[Records from a dataset]
---------------

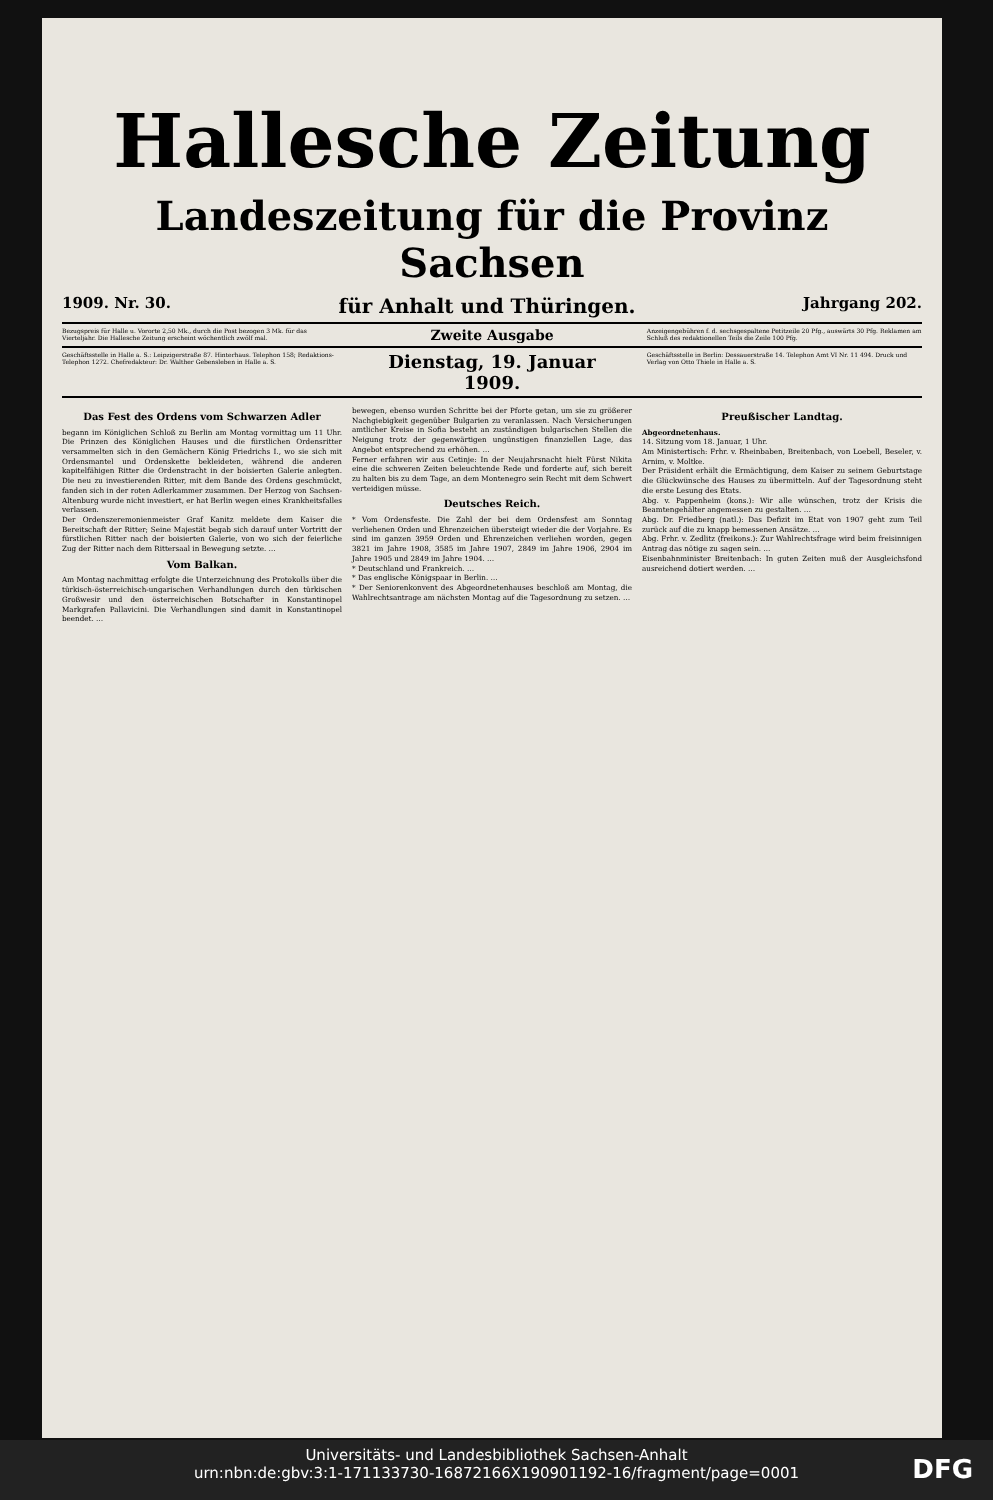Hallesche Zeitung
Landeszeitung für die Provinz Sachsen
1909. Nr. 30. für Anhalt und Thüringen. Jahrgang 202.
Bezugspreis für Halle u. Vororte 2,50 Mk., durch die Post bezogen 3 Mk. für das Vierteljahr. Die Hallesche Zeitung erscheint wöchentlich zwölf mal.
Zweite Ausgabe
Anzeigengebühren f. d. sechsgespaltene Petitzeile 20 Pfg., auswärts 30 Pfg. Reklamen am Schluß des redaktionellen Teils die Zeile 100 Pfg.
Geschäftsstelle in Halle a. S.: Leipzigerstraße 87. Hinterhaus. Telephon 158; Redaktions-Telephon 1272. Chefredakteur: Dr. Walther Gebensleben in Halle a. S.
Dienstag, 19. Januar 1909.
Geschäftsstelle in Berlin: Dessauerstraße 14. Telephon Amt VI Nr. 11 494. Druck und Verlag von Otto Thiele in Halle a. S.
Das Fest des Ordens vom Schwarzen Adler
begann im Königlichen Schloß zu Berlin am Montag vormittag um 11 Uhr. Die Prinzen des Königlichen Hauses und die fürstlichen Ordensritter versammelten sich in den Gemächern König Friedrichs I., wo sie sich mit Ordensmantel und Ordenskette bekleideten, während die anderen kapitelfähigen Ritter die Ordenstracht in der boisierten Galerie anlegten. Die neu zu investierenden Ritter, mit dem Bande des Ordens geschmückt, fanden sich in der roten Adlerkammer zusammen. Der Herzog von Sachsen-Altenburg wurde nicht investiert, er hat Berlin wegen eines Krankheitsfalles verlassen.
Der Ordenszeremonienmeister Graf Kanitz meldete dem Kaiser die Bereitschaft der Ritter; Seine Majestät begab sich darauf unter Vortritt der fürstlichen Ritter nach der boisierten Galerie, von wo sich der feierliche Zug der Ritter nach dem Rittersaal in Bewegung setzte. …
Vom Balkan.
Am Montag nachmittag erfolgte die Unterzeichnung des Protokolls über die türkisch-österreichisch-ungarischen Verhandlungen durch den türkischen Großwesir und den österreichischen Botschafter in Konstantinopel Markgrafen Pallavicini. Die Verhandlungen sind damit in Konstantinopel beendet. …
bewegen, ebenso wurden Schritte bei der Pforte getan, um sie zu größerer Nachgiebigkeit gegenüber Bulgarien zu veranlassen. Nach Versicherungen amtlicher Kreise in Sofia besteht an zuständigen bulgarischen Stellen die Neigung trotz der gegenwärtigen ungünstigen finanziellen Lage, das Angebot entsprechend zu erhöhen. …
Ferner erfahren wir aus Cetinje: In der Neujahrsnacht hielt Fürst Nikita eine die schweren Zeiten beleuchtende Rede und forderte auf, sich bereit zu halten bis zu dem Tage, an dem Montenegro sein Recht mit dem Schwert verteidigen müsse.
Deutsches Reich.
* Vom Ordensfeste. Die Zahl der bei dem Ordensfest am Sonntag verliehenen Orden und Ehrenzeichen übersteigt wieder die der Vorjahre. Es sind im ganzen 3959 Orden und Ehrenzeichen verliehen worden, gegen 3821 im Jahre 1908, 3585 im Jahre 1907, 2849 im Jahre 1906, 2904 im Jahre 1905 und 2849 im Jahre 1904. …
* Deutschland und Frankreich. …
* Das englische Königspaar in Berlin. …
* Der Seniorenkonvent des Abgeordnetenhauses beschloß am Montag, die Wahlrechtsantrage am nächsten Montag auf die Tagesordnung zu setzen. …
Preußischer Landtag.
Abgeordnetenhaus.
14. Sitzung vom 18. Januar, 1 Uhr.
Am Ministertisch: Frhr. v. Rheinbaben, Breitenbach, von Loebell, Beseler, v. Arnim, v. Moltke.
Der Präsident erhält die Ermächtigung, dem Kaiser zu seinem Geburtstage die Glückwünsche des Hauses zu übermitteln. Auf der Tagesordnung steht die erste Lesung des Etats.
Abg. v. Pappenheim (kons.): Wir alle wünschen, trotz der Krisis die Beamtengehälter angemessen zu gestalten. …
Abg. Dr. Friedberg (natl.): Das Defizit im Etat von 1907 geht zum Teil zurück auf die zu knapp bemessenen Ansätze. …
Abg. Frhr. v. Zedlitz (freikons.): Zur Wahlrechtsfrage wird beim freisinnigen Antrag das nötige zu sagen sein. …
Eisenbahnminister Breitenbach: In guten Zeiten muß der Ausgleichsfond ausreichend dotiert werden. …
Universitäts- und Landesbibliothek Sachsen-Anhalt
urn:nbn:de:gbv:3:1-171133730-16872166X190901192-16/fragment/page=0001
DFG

---------------

From the records above, copy only the lines starting with the line that holds "Anzeigengebühren f. d." and going on through the line that holds "Vom Balkan.", exactly as written.

> [Written reply]:
Anzeigengebühren f. d. sechsgespaltene Petitzeile 20 Pfg., auswärts 30 Pfg. Reklamen am Schluß des redaktionellen Teils die Zeile 100 Pfg.
Geschäftsstelle in Halle a. S.: Leipzigerstraße 87. Hinterhaus. Telephon 158; Redaktions-Telephon 1272. Chefredakteur: Dr. Walther Gebensleben in Halle a. S.
Dienstag, 19. Januar 1909.
Geschäftsstelle in Berlin: Dessauerstraße 14. Telephon Amt VI Nr. 11 494. Druck und Verlag von Otto Thiele in Halle a. S.
Das Fest des Ordens vom Schwarzen Adler
begann im Königlichen Schloß zu Berlin am Montag vormittag um 11 Uhr. Die Prinzen des Königlichen Hauses und die fürstlichen Ordensritter versammelten sich in den Gemächern König Friedrichs I., wo sie sich mit Ordensmantel und Ordenskette bekleideten, während die anderen kapitelfähigen Ritter die Ordenstracht in der boisierten Galerie anlegten. Die neu zu investierenden Ritter, mit dem Bande des Ordens geschmückt, fanden sich in der roten Adlerkammer zusammen. Der Herzog von Sachsen-Altenburg wurde nicht investiert, er hat Berlin wegen eines Krankheitsfalles verlassen.
Der Ordenszeremonienmeister Graf Kanitz meldete dem Kaiser die Bereitschaft der Ritter; Seine Majestät begab sich darauf unter Vortritt der fürstlichen Ritter nach der boisierten Galerie, von wo sich der feierliche Zug der Ritter nach dem Rittersaal in Bewegung setzte. …
Vom Balkan.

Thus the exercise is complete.